CXX/LD -o .build_release/tools/compute_image_mean.bin
.build_release/lib/libcaffe.so: undefined reference to `caffe::BlockingQueue<caffe::Batch<double>*>::pop(std::string const&)'
.build_release/lib/libcaffe.so: undefined reference to `google::base::CheckOpMessageBuilder::NewString()'
.build_release/lib/libcaffe.so: undefined reference to `google::protobuf::internal::NameOfEnum(google::protobuf::EnumDescriptor const*, int)'
.build_release/lib/libcaffe.so: undefined reference to `caffe::BlockingQueue<caffe::Batch<float>*>::pop(std::string const&)'
collect2: error: ld returned 1 exit status
Makefile:616: recipe for target '.build_release/tools/compute_image_mean.bin' failed
make: *** [.build_release/tools/compute_image_mean.bin] Error 1

This is different, now the syntax errors have disappeared, which is a very good signal. But the compiler still complains about missing symbols.

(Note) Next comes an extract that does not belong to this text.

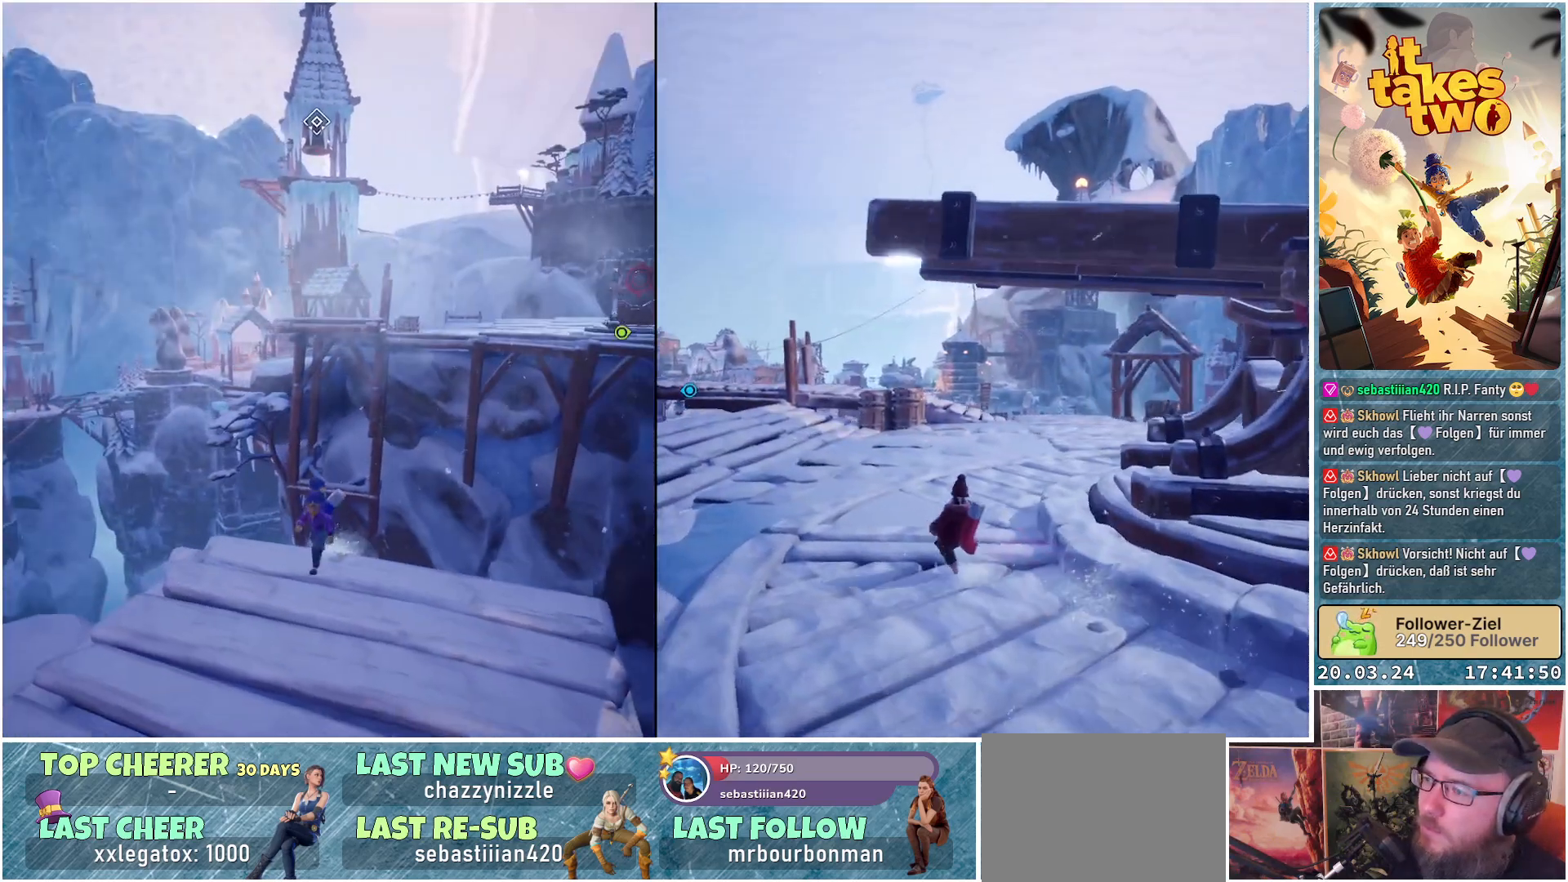
{"buttons": [], "left_stick": "center", "right_stick": "center", "events": [[133, "right_stick", "right"], [283, "left_stick", "center"], [433, "right_stick", "center"]]}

This was a headache. At first I checked in the code that every function was declared, and they were. I couldn’t understand why the compiler wasn’t finding its references. I tried more or less everything… from trying to install caffe using an Arch package from the AUR, to read as many forums on the internet as I could.

In an attempt to reduce the distance between the two GCC versions that I was using (at the end this is a compiling issue), I configured CUDA to use the GCC-5.2 version, like in Ubuntu-15.10. But the problem persisted. Fortunately, this was a step in the right direction.

To understand the problem, one must know about the ABI, the object code interface between user C++ code and the implementation-provided system and libraries. GCC-5.1 can be configured to use the old library ABI, or a new one conforming to the 2011 C++ standard. To configure it, I had to modify the following lines of the Makefile:

COMMON_FLAGS += -D_GLIBCXX_USE_CXX11_ABI=1
CXXFLAGS += -MMD -MP -std=c++11 -D_GLIBCXX_USE_CXX11_ABI=1

After using this configuration, the compilation finally succeeded.

  1. In Arch, like in most of the major linux distributions, the software is distributed using binary format, in packages. This means that every library and executable installed by the system has been compiled using the current version of GCC, which in Arch is GCC-6.1.1 at the moment of writing this. Gentoo is a clear exception, all the software in Gentoo is distributed in code, and it is compiled by the user during the installation.